- [TASK REQUIREMENTS]:
Answer these from the news report on Australia's coronavirus lockdowns:
(a) How many days does Brisbane's snap lockdown last?
(b) What share of adults are believed to have received both vaccine doses?
(c) How many cases had the Perth cluster grown to before its lockdown?

- [PAGE EXTRACT]:
----------------------------------------

Over 10 million Australians in coronavirus lockdown

More than 10 million Australians have been ordered into lockdown as coronavirus cases spread across the country, and Brisbane on June 29 became the fourth major city to issue stay-at-home orders.

The three-day snap lockdown for Brisbane, starting on Tuesday evening, comes on top of similar measures imposed in Sydney, Perth and Darwin in recent days.

"These are tough decisions," Queensland state Premier Annastacia Palaszczuk said, after Australia recorded 23 virus cases in 24 hours.

"We are having lockdowns in major cities because the overseas arrivals are bringing the virus here."
Australia has been broadly successful in eliminating local transmission through a mix of border closures, mandatory hotel quarantine for overseas arrivals and snap lockdowns.

But it is now battling flare-ups of the highly contagious Delta variant - which first emerged in India - as public anger grows at the slow pace of vaccinations.

Less than five percent of adults are believed to have received both vaccine doses.

Brisbane resident Nicola Hungerford, 57, said she expected lockdowns to keep happening "until the government gets their bloody act together" on the vaccine rollout.

"It's gobsmacking and they're just irresponsible. It shows how little respect they have for people," she told AFP.

As well as Brisbane, surrounding coastal regions and the small northern city of Townsville are also subject to the latest order, after an unvaccinated hospital worker spent up to 10 days travelling around Queensland while infectious.

On June 29 morning, Perth residents woke to a four-day snap lockdown after a local cluster grew to three cases.

----------------------------------------

- [LISTED RECORDS]:
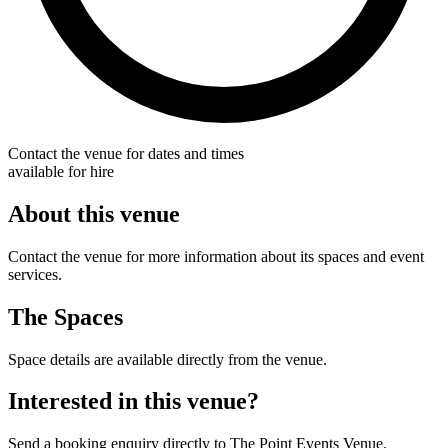
Contact the venue for dates and times
available for hire
About this venue
Contact the venue for more information about its spaces and event
services.
The Spaces
Space details are available directly from the venue.
Interested in this venue?
Send a booking enquiry directly to The Point Events Venue.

----------------------------------------

- [TASK OUTPUT]:
(a) Three days.
(b) Less than five percent.
(c) Three cases.